Virtual reality to transform future workplaces

Virtual reality is set to transform future workplaces by becoming the preferred method of communication, training, socialization and collaboration due to its ability to deliver immersive experiences in these areas, London Business School professor Lynda Gratton said in a report released last month.

Virtual reality enables “many-to-many communications,” in a more interactive and immersive way, and thus will make it easier and faster to share knowledge and achieve collaboration while reducing real geographical spaces, she said.

It will help to create a feeling of community, rationalize the information flow and help to better deal with linguistic and cultural diversity, she said.

The report was co-authored by David Smith, a futurologist and chief executive of Global Futures and Foresight, a strategic futures and research organization.

“Virtual reality will redraw the remote work experience significantly throughout the coming decade — a game changer in all forms of communication as profound as the birth of the Internet,” said Gratton.

In a study referenced in the report, 80 percent of respondents said they felt social tools would eventually replace email as the main method of communication.

Courtesy of The Global Futures
(Courtesy of The Global Futures and Foresight)

Organizations will need to find innovative ways of managing distributed and large workforce, enhance collaboration in order to increase productivity and reduce operational costs.

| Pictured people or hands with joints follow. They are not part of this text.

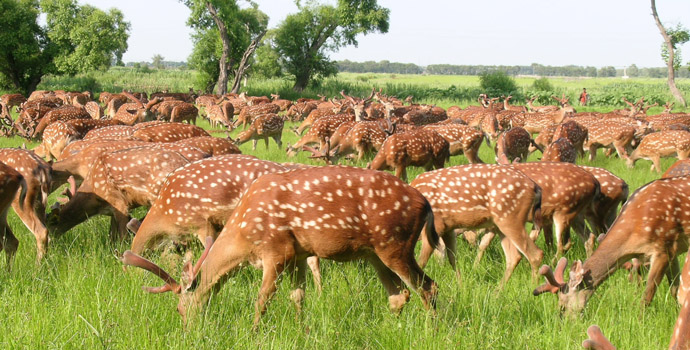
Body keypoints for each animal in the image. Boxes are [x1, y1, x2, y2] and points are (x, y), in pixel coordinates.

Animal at [121, 165, 438, 326]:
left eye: (179, 309)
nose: (187, 330)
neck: (243, 236)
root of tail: (425, 204)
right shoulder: (299, 253)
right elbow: (298, 297)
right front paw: (302, 329)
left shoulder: (277, 250)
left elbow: (263, 299)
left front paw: (253, 332)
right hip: (374, 253)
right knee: (398, 296)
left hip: (394, 243)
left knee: (427, 286)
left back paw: (432, 329)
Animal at [408, 165, 544, 284]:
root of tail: (535, 187)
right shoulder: (448, 228)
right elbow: (453, 259)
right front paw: (460, 286)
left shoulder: (437, 225)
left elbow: (421, 262)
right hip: (502, 224)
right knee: (514, 257)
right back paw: (497, 291)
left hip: (510, 218)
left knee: (535, 254)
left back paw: (532, 287)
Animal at [536, 176, 690, 316]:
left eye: (562, 306)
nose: (564, 322)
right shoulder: (672, 249)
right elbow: (674, 289)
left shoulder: (662, 248)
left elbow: (648, 294)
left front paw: (640, 319)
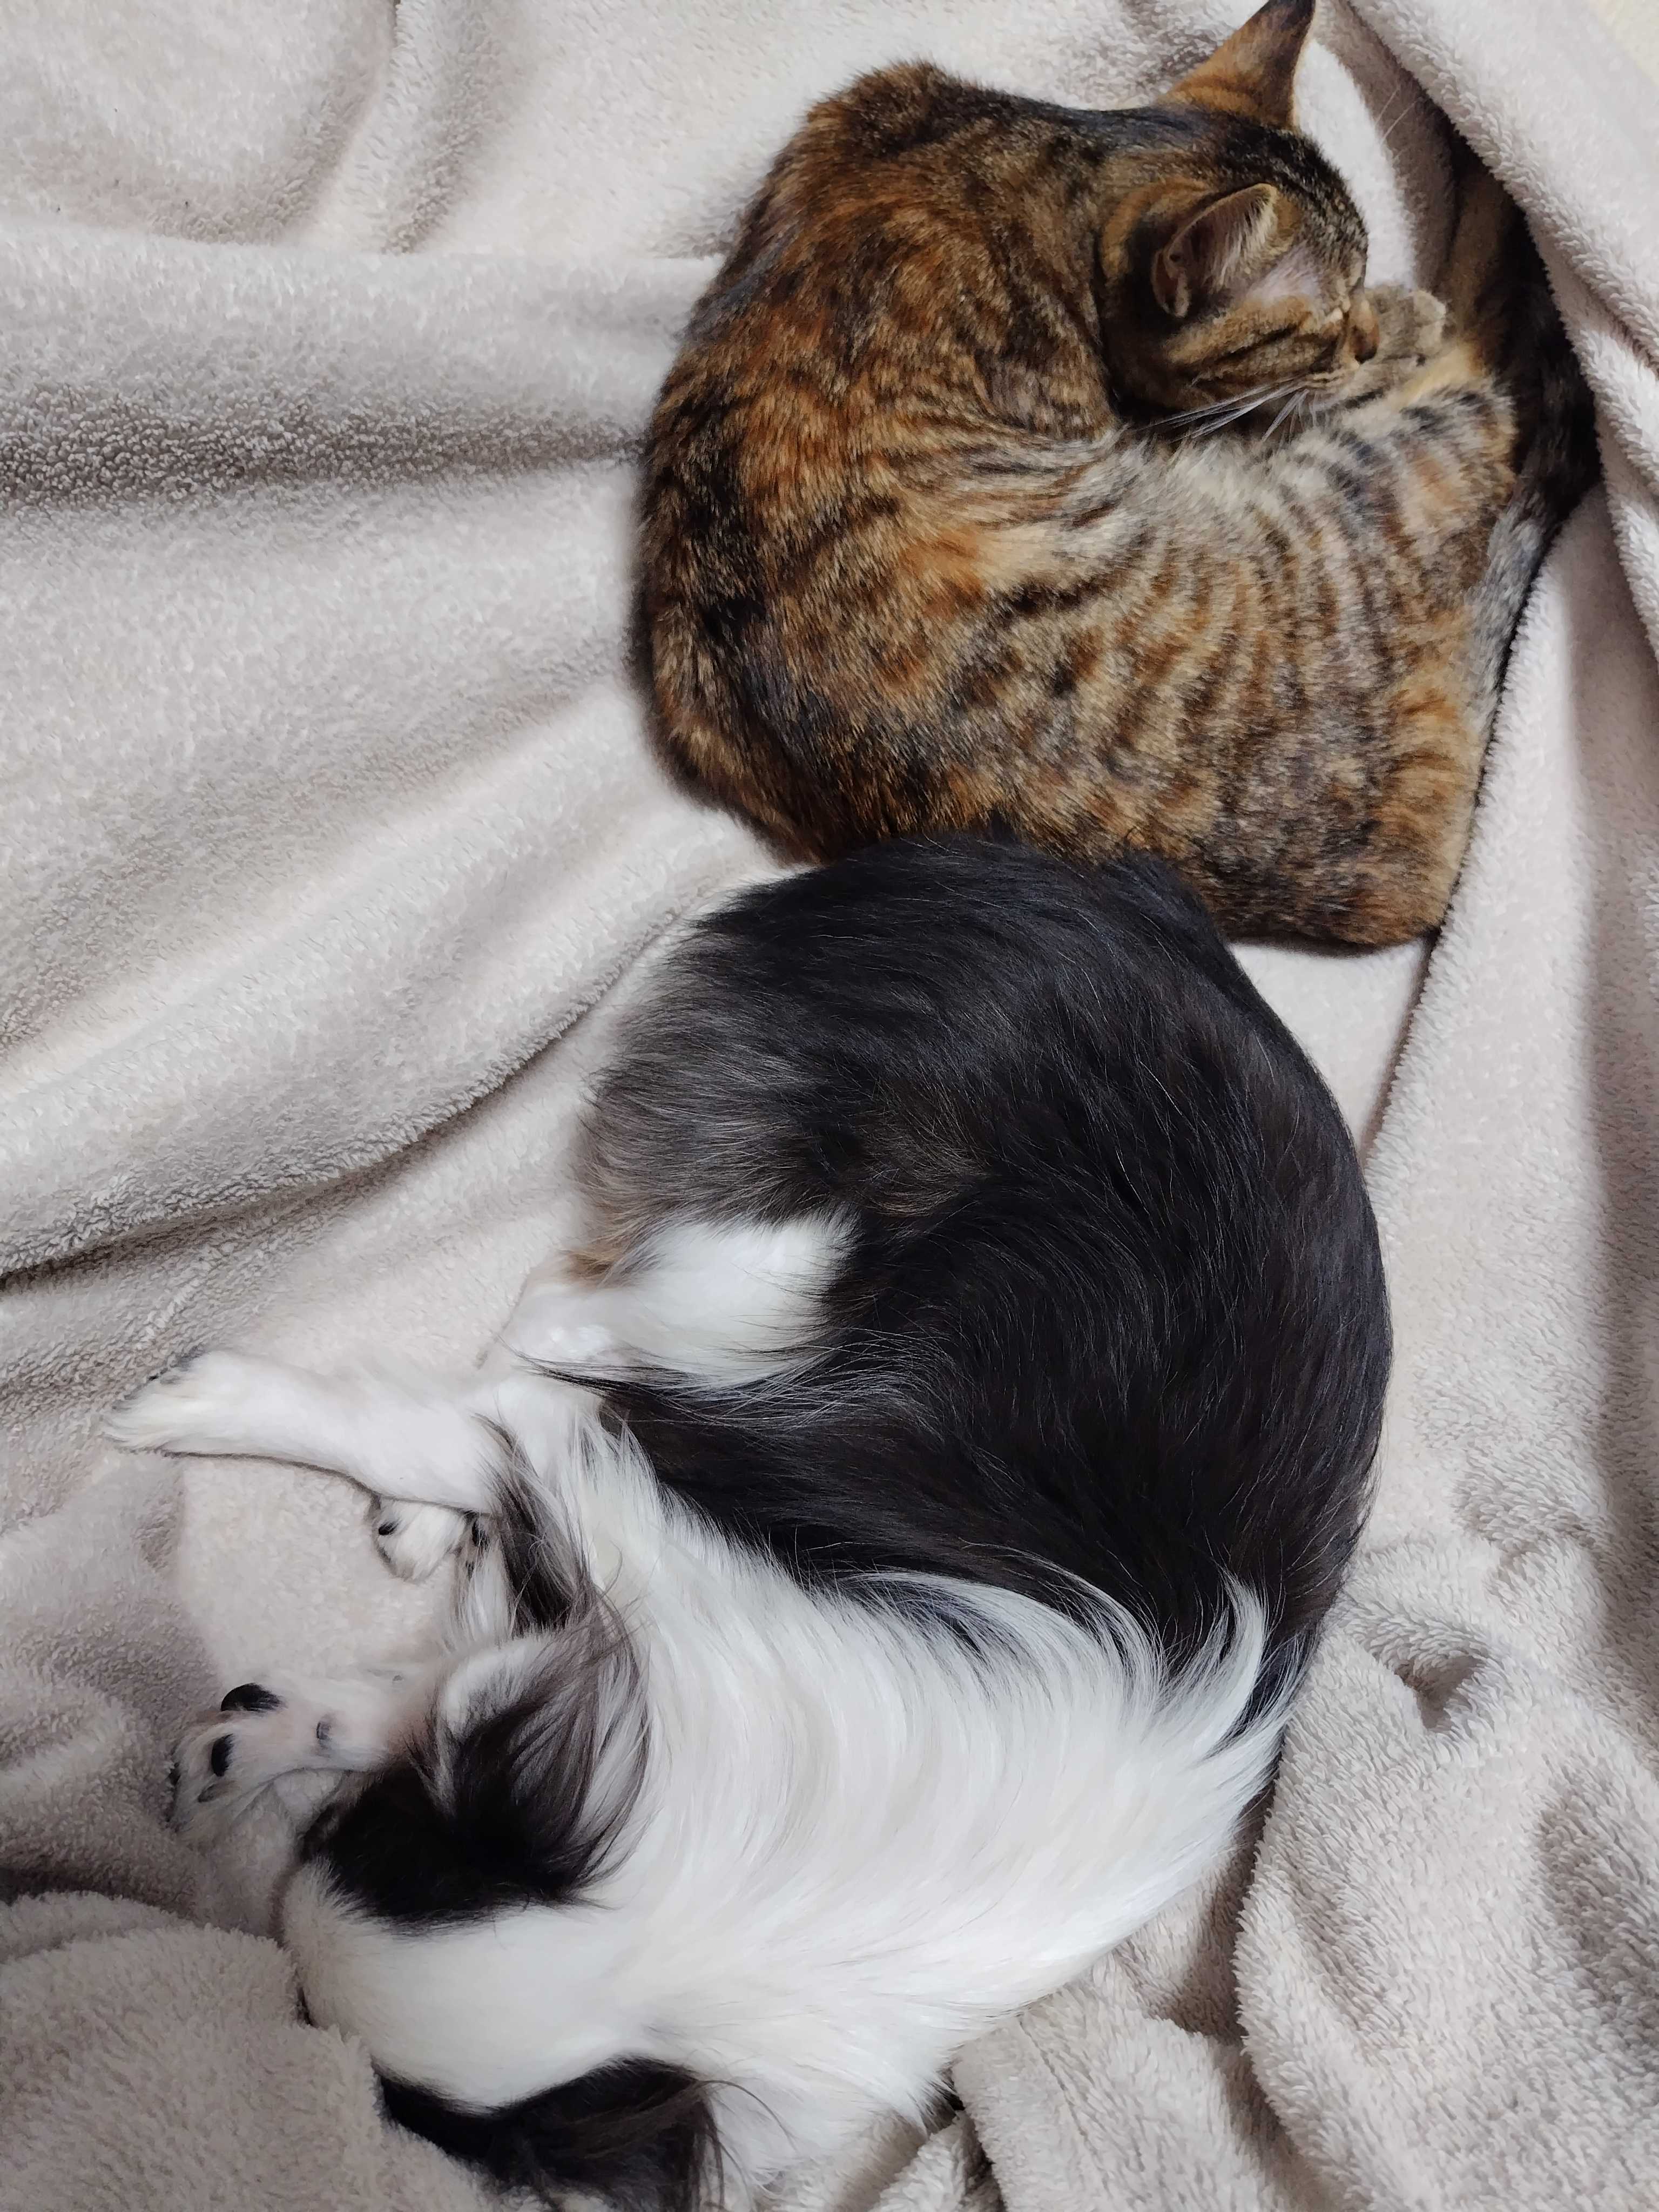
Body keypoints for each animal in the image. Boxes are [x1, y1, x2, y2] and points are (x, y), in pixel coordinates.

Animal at [108, 837, 1389, 2210]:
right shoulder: (636, 1481)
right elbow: (421, 1434)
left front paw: (246, 1740)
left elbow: (397, 1681)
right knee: (560, 1307)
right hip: (757, 1267)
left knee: (561, 1309)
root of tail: (1119, 890)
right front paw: (192, 1409)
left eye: (347, 1833)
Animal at [641, 0, 1597, 945]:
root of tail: (1402, 876)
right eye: (1324, 328)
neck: (1058, 169)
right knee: (1497, 376)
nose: (1365, 330)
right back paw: (1502, 226)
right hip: (1341, 469)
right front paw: (1402, 319)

They will require investing in technologies such as virtual reality and collaborative on-line spaces to successfully lead such workforce, Gratton said. The technology will play a crucial role in engaging workers on online platforms, in searching talents, and advancing team building goals.

Watch the video below of David Smith discussing the future of technology.

https://www.youtube.com/watch?v=rBISd9SObg0

Organizations can realize a 9 percent increase in real revenues and productivity, and a 7 percent decrease in talent and human resources costs if they are able to integrate digital technologies into their processes, according to Smith.

Blakely Thomas-Aguilar
Blakely Thomas-Aguilar

In addition to allowing business teleporting, virtual reality will make training more engaging with fewer distraction and less expensive. It could also improve efficiency through data manipulation and visualization, said  a content marketing manager at AirWatch, in a post last year.

“We’re pretty comfortable using iPads or smartphones, but imagine a 3D display that delivers data visualization and data manipulation in a virtual team workspace — all with coworkers in different locations around the globe,” she saidCollaboration and efficiency would skyrocket in this new ‘hands-on’ virtual workplace.”

Courtesy of PGI
(Image courtesy PGI.)

Virtual reality will achieve this in a variety of ways; seminars could become webinars and noughties could become ‘holonars,’ for instance. And so as the robot turns up to fix the leaks at your plumbing system and drones bring in your office tea in future, the work colleague you chat with daily might be a hologram.

Holographic projection technology could replace emails as main method of communication due to its immersive power of virtual reality according to Simon Raik, CTO at MYOB Technology, in a report released in February this year.

“The biggest invention to change the workforce since email will be the holographic representation of people,” said Raik. “We will work in a shared workplace that will be set up so that you can interact with holographic people from all around the world.”

Courtesy of MYOB
(Image courtesy MYOB.)

Avatars, robots, algorithms and personal assistants will be essential members of tomorrow’s workforce and animated avatars that interact in a near-human way could run call centers and other offices. This is because organizations will look to simplifying the context of work, break barriers among diverse workers, and eliminate processes that do not add any value in order that the employees’ time and energy is focused towards those activities that add value.

The world is slowly warming towards that end. Take an example of recent developments such as the Apple’s interactive three-dimensional display system that makes it possible to turn your phone into an hologram projector, H+ Holus project, and the upcoming Microsoft HoloLens headset that overlap holograms into a user’s vision of their environment, just to mention a few.

“There are several maturing technologies, such as haptic or interfaces that make users feel the virtual object, and 3D interactive holographs or images that float in the air, combining with virtual reality,” said Gratton. “Virtual reality technologies now let you feel as if you are in the same room with people who may actually be spread across the world.”

These changes will also be facilitated by the need to manage environmental impacts and rising energy and transportation costs, in addition to need for seamless communication among distributed workforce. However, the “confidence to disrupt” business models to adopt these changes will be necessary, according to Smith.